Coping with COPD and its Challenges

The mistakes made 50 to 60 years ago continue to cause problems today. In the 1950s and 60s, experts encouraged people to smoke cigarettes. Cigarettes were supposed to relieve tension or help people stay alert. Today, we know the truth.

Now, many families cope with the reality of helping older loved ones who suffer from Chronic Obstructive Pulmonary Disease (COPD).

According to the American Lung Association, COPD is the third leading cause of death in America and more women than men die from COPD. Smoking is the primary risk factor – approximately 85 to 90 percent of COPD deaths are due to smoking. If a person breathes in dust, chemicals, or silica, it can also cause the respiratory ailment.

There is no cure for COPD, but there are treatments that can help. Many people may require continuous oxygen.
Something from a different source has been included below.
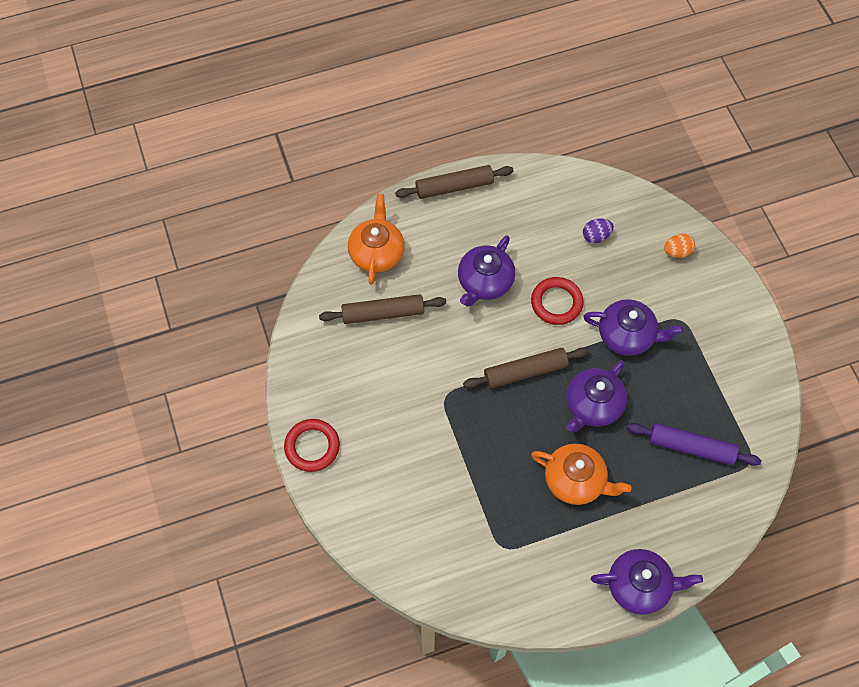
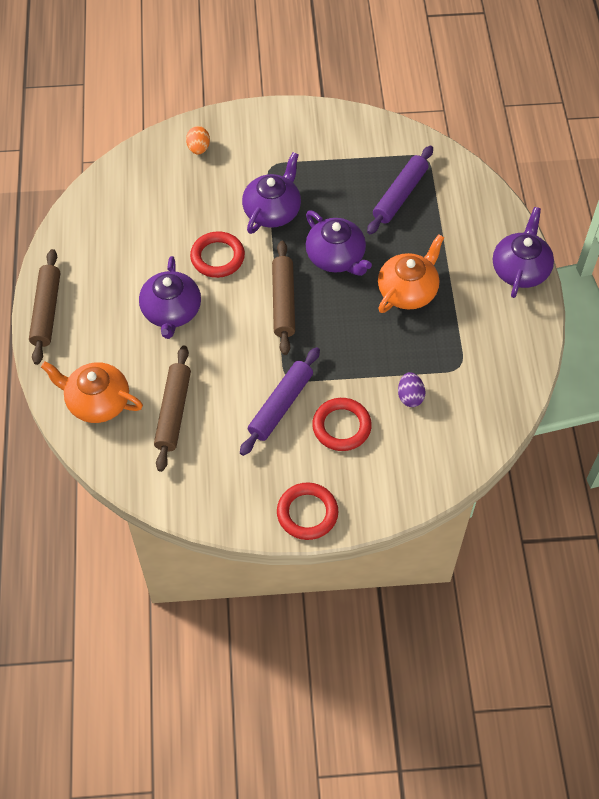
camera: 75 degrees left, 5 degrees down
purple teapot [458,236,515,307] -> purple teapot turned 45 degrees clockwise [139,256,201,339]
purple egg [583,219,614,243] -> purple egg moved to [398,372,425,407]
none -> purple rolling pin [240,347,320,456]
none -> red ring [312,398,372,451]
For those that provide elder home care services to those with COPD, it can be a physically and emotionally challenging process.
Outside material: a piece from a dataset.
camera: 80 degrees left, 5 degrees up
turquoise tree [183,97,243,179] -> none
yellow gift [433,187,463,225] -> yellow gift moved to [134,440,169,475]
“Many times, for those who care for someone with COPD, there can be a feeling of resentment because the person smoked,” said Jane Martin, a respirator therapist and Associate Director of Education for the COPD Foundation.

Because people living with COPD need regular assistance, it puts a strain on their loved ones.
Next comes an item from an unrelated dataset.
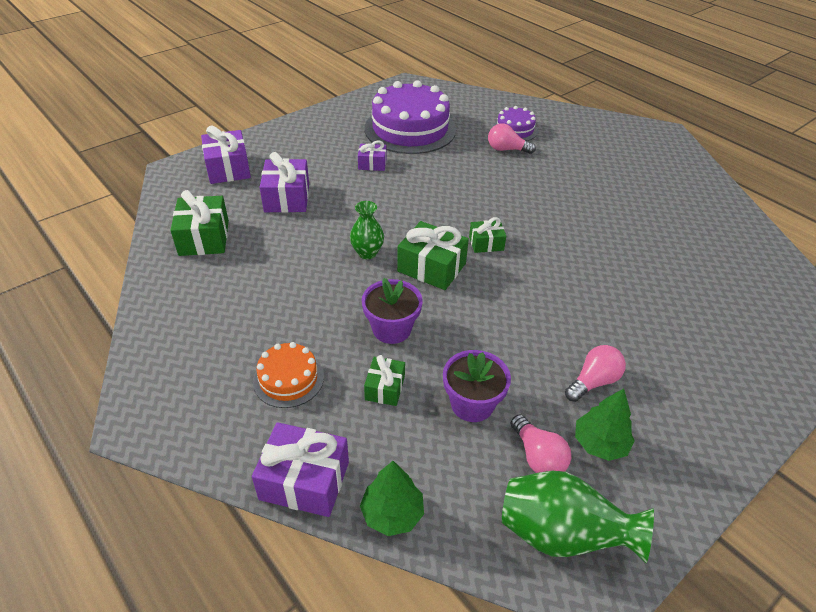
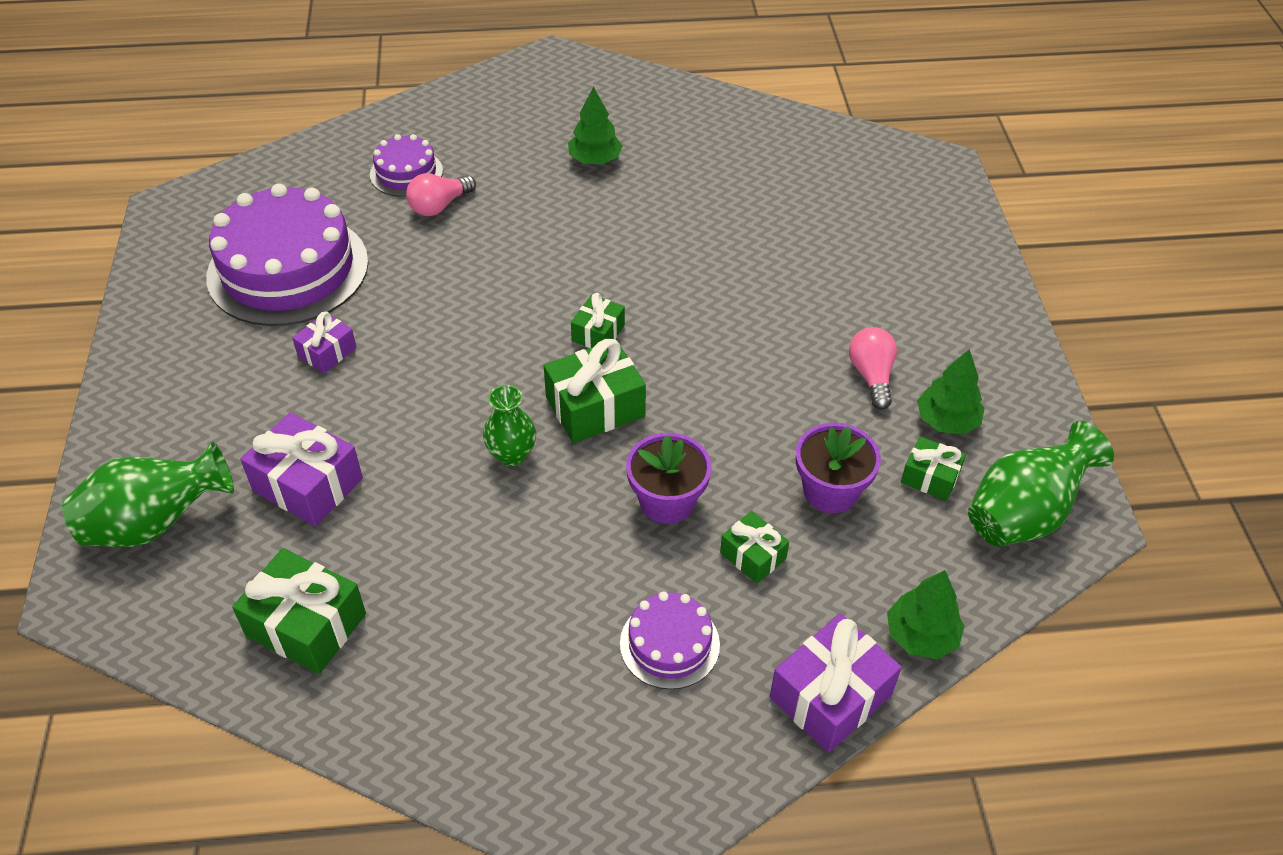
camera: 55 degrees left, 5 degrees up
purple gift [201,125,251,184] -> green vase [62,442,234,547]
orange cake [253,342,324,408] -> purple cake [620,592,720,690]
pink light bulb [511,414,571,473] -> green gift [901,436,966,501]
none -> green tree [568,87,623,164]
“It’s extremely common and really unfortunate,” Martin said. “It’s hard enough to care for someone who is ill and debilitated. It’s harder when the caregiver is angry. We encourage people to understand why their loved one may have started smoking and how it was extremely difficult to quit,” she said.

If you have concerns about a loved one and COPD, you should look for specific warning signs. A recurring cough, especially ones that are “productive” in the morning, can be a sign. As can shortness of breath. To be sure, you and your loved one should consult a medical professional for a proper diagnosis.

“Once you get tests done, you know what you are dealing with. You can’t assume that just being short of breath is COPD,” Martin said.

COPD can also present as chronic bronchitis, a long-term cough with mucus, or emphysema, destruction of the lungs over time. Many people with COPD experience a combination of both, which makes breathing more difficult. Martin says a classic position for people with COPD is if they are hunched and propped up on a table.

It is recommended that caregivers encourage people with COPD rest frequently, move slowly and use deep breathing techniques. A person with COPD can get tired when getting dressed or bathing. Due to these struggles, COPD can often lead to a more sedentary lifestyle.

“When a person has trouble breathing, even getting up and going to the bathroom can be hard. That means going for a walk is not in the plans,” Martin said.